Daongan is the docking facility in front of the San Marino’s Place subdivision that serves the River Cruise tourism project that the Lim administration introduced early this year.

The mayor also shed light on the status of the ongoing construction of another facility on the opposite side of the bridge.

He admitted that development in the area is being undertaken by a private investor.

At the same time, he acknowledged that while the Daongan was built on government land, he said “not a single equipment from the city government was used”.

Wala pang kahit isang sentimo na ginastos ng siyudad sa project na yan. So, where’s the anomaly?” he said.


He continued, “Alam po ninyo, many government projects are done after the bidding. And that’s a fact. Even if you go back to the past city administration, you can find projects whose bidding were done after the projects had been completed.”

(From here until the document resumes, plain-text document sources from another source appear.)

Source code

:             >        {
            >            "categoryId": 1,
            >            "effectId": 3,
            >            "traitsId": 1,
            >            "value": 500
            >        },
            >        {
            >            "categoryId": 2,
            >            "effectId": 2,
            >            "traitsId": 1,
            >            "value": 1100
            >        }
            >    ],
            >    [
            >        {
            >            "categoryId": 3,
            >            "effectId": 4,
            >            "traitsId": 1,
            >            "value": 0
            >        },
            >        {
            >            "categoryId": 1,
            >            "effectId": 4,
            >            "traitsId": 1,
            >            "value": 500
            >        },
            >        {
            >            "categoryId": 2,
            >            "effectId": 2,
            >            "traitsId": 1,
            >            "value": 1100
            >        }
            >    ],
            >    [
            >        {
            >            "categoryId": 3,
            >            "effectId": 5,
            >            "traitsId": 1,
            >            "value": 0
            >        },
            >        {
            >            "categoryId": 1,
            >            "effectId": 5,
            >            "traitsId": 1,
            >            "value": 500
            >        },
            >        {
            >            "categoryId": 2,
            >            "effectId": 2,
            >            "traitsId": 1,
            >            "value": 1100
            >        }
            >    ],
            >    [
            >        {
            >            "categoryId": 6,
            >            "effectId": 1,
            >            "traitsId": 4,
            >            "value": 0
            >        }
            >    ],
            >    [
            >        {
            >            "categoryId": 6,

Public bidding is required by law for the implementation of prior approved projects of government units and agencies.

A post-construction bidding arrangement, Lim said, could fall under the concept of ‘value engineering’ wherein the value of the project can be assessed by going back to what it was before and what it is now.

However, Lim did not cite the legal basis for his claim and simply justified his initiative to conduct the bidding after the project had been completed.

Lim stressed that the bidding for the project is now being conducted because “it is my obligation that the contractor whom I convinced to do the project will be paid.”

Should the contractor lose in the bidding and will not be paid, the city can still use the project, Lim explained, but quickly added, “Pwede natin maging atin ito na hindi nababayaran ang contractor but morally, is that correct?”

Lim also claimed that since the Daongan is an “enterprise development project”, it is under the discretion of the city executive and, therefore, did not require an approval from the Sangguniang Panlungsod.